Stopes was a prominent campaigner for the implementation of policies inspired by eugenics, then not a discredited science. In her
Radiant Motherhood (1920) she called for the "sterilisation of those totally unfit for parenthood [to] be made an immediate possibility, indeed made compulsory."
She contributed a chapter manifesto to
The Control of Parenthood (1920), comprising a sort of manifesto for her circle of Eugenicists, arguing for a "utopia" to be achieved through "racial purification":
Those who are grown up in the present active generations, the matured and hardened, with all their weaknesses and flaws, cannot do very much, though they may do something with themselves. They can, however, study the conditions under which they came into being, discover where lie the chief sources of defect, and eliminate those sources of defect from the coming generation so as to remove from those who are still to be born the needless burdens the race has carried.

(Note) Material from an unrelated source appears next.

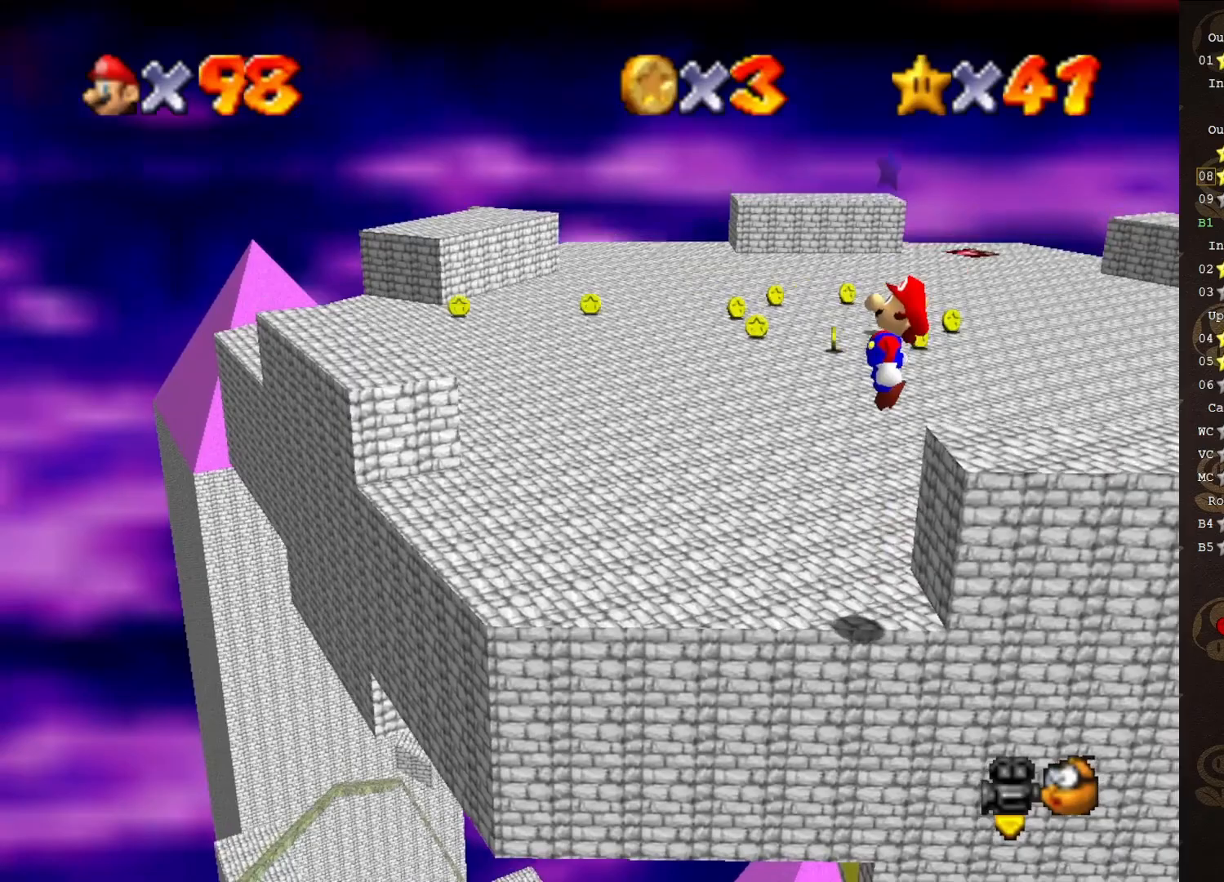
{"buttons": [], "left_stick": "center", "events": [[400, "left_stick", "center"], [467, "A", "up"]]}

However, in this tract, she argues that the leading causes of "racial degeneration" are "overcrowding" and sexually transmitted disease (ibid, p. 211). It concludes somewhat vaguely, that racial consciousness needs to be increased so that, "women of all classes [may] have the fear and dread of undesired maternity removed from them ..." to usher in the promised utopia, described throughout. (ibid, p. 221)
She also bemoaned the abolition of child labour for the lower classes:
"Crushed by the burden of taxation which they have not the resources to meet and to provide for children also: crushed by the national cost of the too numerous children of those who do not contribute to the public funds by taxation, yet who recklessly bring forth from an inferior stock individuals who are not self-supporting, the middle and superior artisan classes have, without perceiving it, come almost to take the position of that ancient slave population."
In 1935 Stopes attended the International Congress for Population Science in Berlin, held under the Nazi regime. She was more than once accused of being anti-Semitic by other pioneers of the birth control movement such as Havelock Ellis.
As came to public attention years later, she was a personal as well as political devotee of Adolf Hitler:
“Dear Herr Hitler, Love is the greatest thing in the world: so will you accept from me these (poems) that you may allow the young people of your nation to have them?” These gushing words from an ardent fan (she was lucky Unity Mitford did not scratch her eyes out) were written in August 1939, just a month before this country went to war with Nazi Germany, by Marie Stopes [...]
After her son Harry married a myopic woman, Stopes cut him out of her will. The daughter-in-law—Mary Eyre Wallis, later Mary Stopes-Roe—was the daughter of the noted engineer Barnes Wallis. Stopes reasoned that prospective grandchildren might inherit the condition.
Supporters of Stopes generally concede that she made such remarks, but argue that they should be read in their historical context.
Following the death of Marie Stopes in 1958, a large part of her personal fortune went to the Eugenics Society.